++++ Фрагмент страницы ++++
Само имя «тупейного художника», Аркадий, звучит театрально. До середины XIX века в крестьянской среде это имя хождения не имело, однако было широко распространено в духовной и особенно монашеской среде; впрочем, существовало и как дворянское имя[1105]. С театром это имя связала комедия А. Н. Островского «Лес» (1871), одного из персонажей которой, комического актера, зовут Аркадий. Игнорировать это Лесков едва ли мог, но, пожалуй, при выборе имени на первом месте оказывались коннотации, связывающие героя рассказа не с Аркадием Счастливцевым, а со счастливой Аркадией, в которой обитают влюбленные пастухи и пастушки.

Аркадий исполняет роль героя-любовника в жизни, Любовь Онисимовна – еще и на сцене. О пьесе, которую предстоит исполнить перед государем, Лесков сообщает, что «спектакль поставили самый лучший». Любовь Онисимовна должна была и петь в «подпури», и танцевать «Китайскую огородницу», а тут вдруг еще во время самой последней репетиции упала кулиса и пришибла ногу актрисе, которой следовало играть в пьесе «герцогиню де Бурблян». «Никогда и нигде я не встречал роли этого наименования, но Любовь Онисимовна произносила ее именно так», – сообщает рассказчик[1106]. Дальше о герцогине де Бурблян говорится, что она «у отцовых ног прощенья просит и с распущенными волосами умирает»[1107].
++++ Извлечённые данные ++++
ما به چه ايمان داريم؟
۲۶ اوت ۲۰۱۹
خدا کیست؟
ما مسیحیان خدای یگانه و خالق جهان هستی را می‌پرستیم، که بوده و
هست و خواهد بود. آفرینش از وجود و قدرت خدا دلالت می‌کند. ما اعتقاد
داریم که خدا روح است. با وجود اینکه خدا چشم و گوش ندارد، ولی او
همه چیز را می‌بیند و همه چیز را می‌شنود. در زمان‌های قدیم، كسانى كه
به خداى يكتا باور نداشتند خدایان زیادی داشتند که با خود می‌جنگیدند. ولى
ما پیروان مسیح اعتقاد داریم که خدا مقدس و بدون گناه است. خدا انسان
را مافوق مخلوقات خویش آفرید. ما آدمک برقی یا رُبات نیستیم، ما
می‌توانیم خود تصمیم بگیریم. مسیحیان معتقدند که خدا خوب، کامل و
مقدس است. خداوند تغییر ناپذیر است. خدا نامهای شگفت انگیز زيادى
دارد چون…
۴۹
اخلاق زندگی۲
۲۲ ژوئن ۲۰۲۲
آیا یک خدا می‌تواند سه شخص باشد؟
++++
*Задание*: Какое произведение, согласно фрагменту страницы, связало имя Аркадий с театром?

*Ваш ответ*: Комедия А. Н. Островского «Лес» (1871).